Extracted page text data
== Segment start ==
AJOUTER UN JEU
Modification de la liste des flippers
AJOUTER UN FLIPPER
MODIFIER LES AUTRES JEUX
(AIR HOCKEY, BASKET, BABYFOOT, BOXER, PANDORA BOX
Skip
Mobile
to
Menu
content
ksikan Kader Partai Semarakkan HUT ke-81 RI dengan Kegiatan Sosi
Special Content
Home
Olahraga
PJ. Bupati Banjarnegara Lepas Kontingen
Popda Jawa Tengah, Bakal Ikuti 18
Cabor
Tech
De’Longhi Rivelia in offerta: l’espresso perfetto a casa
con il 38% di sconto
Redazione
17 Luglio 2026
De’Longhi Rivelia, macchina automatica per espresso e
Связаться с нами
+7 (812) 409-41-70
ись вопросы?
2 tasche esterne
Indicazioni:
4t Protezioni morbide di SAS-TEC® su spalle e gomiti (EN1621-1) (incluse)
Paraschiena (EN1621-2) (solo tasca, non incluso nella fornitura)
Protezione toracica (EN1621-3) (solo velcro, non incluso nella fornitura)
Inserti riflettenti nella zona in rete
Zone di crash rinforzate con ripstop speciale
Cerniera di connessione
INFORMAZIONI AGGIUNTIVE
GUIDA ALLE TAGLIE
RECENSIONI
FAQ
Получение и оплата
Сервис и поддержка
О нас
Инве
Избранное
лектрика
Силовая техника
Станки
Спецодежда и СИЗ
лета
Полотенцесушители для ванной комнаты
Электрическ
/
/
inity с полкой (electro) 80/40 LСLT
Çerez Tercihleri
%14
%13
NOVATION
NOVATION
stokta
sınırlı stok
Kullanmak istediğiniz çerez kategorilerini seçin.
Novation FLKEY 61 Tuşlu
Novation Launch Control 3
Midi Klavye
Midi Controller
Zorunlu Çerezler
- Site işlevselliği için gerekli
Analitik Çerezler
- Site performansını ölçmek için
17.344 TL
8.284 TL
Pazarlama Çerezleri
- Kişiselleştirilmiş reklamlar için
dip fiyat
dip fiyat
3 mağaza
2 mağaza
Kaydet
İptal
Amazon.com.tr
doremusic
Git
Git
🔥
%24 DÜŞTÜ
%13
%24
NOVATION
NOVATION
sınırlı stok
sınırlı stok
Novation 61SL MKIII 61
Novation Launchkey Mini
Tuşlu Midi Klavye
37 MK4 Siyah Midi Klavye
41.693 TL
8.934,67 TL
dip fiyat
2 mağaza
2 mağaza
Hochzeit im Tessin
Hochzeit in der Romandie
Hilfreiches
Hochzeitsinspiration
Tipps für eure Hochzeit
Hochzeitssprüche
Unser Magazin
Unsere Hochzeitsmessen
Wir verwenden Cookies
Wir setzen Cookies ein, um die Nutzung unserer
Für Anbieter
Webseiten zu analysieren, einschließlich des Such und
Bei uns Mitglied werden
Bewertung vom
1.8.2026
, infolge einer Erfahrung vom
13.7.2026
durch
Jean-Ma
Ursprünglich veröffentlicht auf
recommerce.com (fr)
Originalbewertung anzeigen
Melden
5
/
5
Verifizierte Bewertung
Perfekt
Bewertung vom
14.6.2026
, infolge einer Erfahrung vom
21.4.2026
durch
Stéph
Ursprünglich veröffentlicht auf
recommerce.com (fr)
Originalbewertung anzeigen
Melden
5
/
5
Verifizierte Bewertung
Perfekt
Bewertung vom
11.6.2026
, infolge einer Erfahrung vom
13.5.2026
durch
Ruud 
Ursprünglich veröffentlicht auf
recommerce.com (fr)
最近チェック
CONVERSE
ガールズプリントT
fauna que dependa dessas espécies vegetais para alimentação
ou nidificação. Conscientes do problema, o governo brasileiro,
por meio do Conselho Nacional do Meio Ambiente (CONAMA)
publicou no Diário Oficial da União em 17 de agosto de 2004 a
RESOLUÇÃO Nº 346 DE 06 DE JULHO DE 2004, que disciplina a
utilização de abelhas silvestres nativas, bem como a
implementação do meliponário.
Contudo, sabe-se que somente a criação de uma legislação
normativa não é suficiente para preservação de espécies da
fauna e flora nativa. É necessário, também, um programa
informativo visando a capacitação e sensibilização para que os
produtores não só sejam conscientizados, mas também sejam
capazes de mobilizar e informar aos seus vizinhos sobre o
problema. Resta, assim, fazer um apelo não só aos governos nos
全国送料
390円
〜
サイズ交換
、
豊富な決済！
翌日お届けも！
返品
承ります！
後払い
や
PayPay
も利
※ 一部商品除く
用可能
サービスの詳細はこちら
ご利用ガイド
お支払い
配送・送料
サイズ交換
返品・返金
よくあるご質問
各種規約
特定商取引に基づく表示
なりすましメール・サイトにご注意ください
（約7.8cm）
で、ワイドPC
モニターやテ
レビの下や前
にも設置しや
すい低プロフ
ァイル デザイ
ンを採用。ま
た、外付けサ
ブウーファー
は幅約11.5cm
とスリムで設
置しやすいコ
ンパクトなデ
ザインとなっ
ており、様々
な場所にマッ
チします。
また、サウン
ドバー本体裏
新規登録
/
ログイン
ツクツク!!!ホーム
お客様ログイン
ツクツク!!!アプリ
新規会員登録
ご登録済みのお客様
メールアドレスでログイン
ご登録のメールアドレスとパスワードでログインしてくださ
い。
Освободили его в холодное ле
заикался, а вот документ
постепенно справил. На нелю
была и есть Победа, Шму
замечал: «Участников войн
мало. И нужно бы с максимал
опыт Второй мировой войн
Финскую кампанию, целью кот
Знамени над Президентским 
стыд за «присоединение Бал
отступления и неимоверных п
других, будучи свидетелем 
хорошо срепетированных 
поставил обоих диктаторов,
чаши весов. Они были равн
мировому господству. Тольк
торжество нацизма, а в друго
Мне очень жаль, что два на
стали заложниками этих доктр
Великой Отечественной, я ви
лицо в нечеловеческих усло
== Segment end ==
▶ [What the task asks]: Without changing a word, write out each entry again.

▶ [Reply]:
AJOUTER UN JEU
Modification de la liste des flippers
AJOUTER UN FLIPPER
MODIFIER LES AUTRES JEUX
(AIR HOCKEY, BASKET, BABYFOOT, BOXER, PANDORA BOX
Skip
Mobile
to
Menu
content
ksikan Kader Partai Semarakkan HUT ke-81 RI dengan Kegiatan Sosi
Special Content
Home
Olahraga
PJ. Bupati Banjarnegara Lepas Kontingen
Popda Jawa Tengah, Bakal Ikuti 18
Cabor
Tech
De’Longhi Rivelia in offerta: l’espresso perfetto a casa
con il 38% di sconto
Redazione
17 Luglio 2026
De’Longhi Rivelia, macchina automatica per espresso e
Связаться с нами
+7 (812) 409-41-70
ись вопросы?
2 tasche esterne
Indicazioni:
4t Protezioni morbide di SAS-TEC® su spalle e gomiti (EN1621-1) (incluse)
Paraschiena (EN1621-2) (solo tasca, non incluso nella fornitura)
Protezione toracica (EN1621-3) (solo velcro, non incluso nella fornitura)
Inserti riflettenti nella zona in rete
Zone di crash rinforzate con ripstop speciale
Cerniera di connessione
INFORMAZIONI AGGIUNTIVE
GUIDA ALLE TAGLIE
RECENSIONI
FAQ
Получение и оплата
Сервис и поддержка
О нас
Инве
Избранное
лектрика
Силовая техника
Станки
Спецодежда и СИЗ
лета
Полотенцесушители для ванной комнаты
Электрическ
/
/
inity с полкой (electro) 80/40 LСLT
Çerez Tercihleri
%14
%13
NOVATION
NOVATION
stokta
sınırlı stok
Kullanmak istediğiniz çerez kategorilerini seçin.
Novation FLKEY 61 Tuşlu
Novation Launch Control 3
Midi Klavye
Midi Controller
Zorunlu Çerezler
- Site işlevselliği için gerekli
Analitik Çerezler
- Site performansını ölçmek için
17.344 TL
8.284 TL
Pazarlama Çerezleri
- Kişiselleştirilmiş reklamlar için
dip fiyat
dip fiyat
3 mağaza
2 mağaza
Kaydet
İptal
Amazon.com.tr
doremusic
Git
Git
🔥
%24 DÜŞTÜ
%13
%24
NOVATION
NOVATION
sınırlı stok
sınırlı stok
Novation 61SL MKIII 61
Novation Launchkey Mini
Tuşlu Midi Klavye
37 MK4 Siyah Midi Klavye
41.693 TL
8.934,67 TL
dip fiyat
2 mağaza
2 mağaza
Hochzeit im Tessin
Hochzeit in der Romandie
Hilfreiches
Hochzeitsinspiration
Tipps für eure Hochzeit
Hochzeitssprüche
Unser Magazin
Unsere Hochzeitsmessen
Wir verwenden Cookies
Wir setzen Cookies ein, um die Nutzung unserer
Für Anbieter
Webseiten zu analysieren, einschließlich des Such und
Bei uns Mitglied werden
Bewertung vom
1.8.2026
, infolge einer Erfahrung vom
13.7.2026
durch
Jean-Ma
Ursprünglich veröffentlicht auf
recommerce.com (fr)
Originalbewertung anzeigen
Melden
5
/
5
Verifizierte Bewertung
Perfekt
Bewertung vom
14.6.2026
, infolge einer Erfahrung vom
21.4.2026
durch
Stéph
Ursprünglich veröffentlicht auf
recommerce.com (fr)
Originalbewertung anzeigen
Melden
5
/
5
Verifizierte Bewertung
Perfekt
Bewertung vom
11.6.2026
, infolge einer Erfahrung vom
13.5.2026
durch
Ruud 
Ursprünglich veröffentlicht auf
recommerce.com (fr)
最近チェック
CONVERSE
ガールズプリントT
fauna que dependa dessas espécies vegetais para alimentação
ou nidificação. Conscientes do problema, o governo brasileiro,
por meio do Conselho Nacional do Meio Ambiente (CONAMA)
publicou no Diário Oficial da União em 17 de agosto de 2004 a
RESOLUÇÃO Nº 346 DE 06 DE JULHO DE 2004, que disciplina a
utilização de abelhas silvestres nativas, bem como a
implementação do meliponário.
Contudo, sabe-se que somente a criação de uma legislação
normativa não é suficiente para preservação de espécies da
fauna e flora nativa. É necessário, também, um programa
informativo visando a capacitação e sensibilização para que os
produtores não só sejam conscientizados, mas também sejam
capazes de mobilizar e informar aos seus vizinhos sobre o
problema. Resta, assim, fazer um apelo não só aos governos nos
全国送料
390円
〜
サイズ交換
、
豊富な決済！
翌日お届けも！
返品
承ります！
後払い
や
PayPay
も利
※ 一部商品除く
用可能
サービスの詳細はこちら
ご利用ガイド
お支払い
配送・送料
サイズ交換
返品・返金
よくあるご質問
各種規約
特定商取引に基づく表示
なりすましメール・サイトにご注意ください
（約7.8cm）
で、ワイドPC
モニターやテ
レビの下や前
にも設置しや
すい低プロフ
ァイル デザイ
ンを採用。ま
た、外付けサ
ブウーファー
は幅約11.5cm
とスリムで設
置しやすいコ
ンパクトなデ
ザインとなっ
ており、様々
な場所にマッ
チします。
また、サウン
ドバー本体裏
新規登録
/
ログイン
ツクツク!!!ホーム
お客様ログイン
ツクツク!!!アプリ
新規会員登録
ご登録済みのお客様
メールアドレスでログイン
ご登録のメールアドレスとパスワードでログインしてくださ
い。
Освободили его в холодное ле
заикался, а вот документ
постепенно справил. На нелю
была и есть Победа, Шму
замечал: «Участников войн
мало. И нужно бы с максимал
опыт Второй мировой войн
Финскую кампанию, целью кот
Знамени над Президентским 
стыд за «присоединение Бал
отступления и неимоверных п
других, будучи свидетелем 
хорошо срепетированных 
поставил обоих диктаторов,
чаши весов. Они были равн
мировому господству. Тольк
торжество нацизма, а в друго
Мне очень жаль, что два на
стали заложниками этих доктр
Великой Отечественной, я ви
лицо в нечеловеческих усло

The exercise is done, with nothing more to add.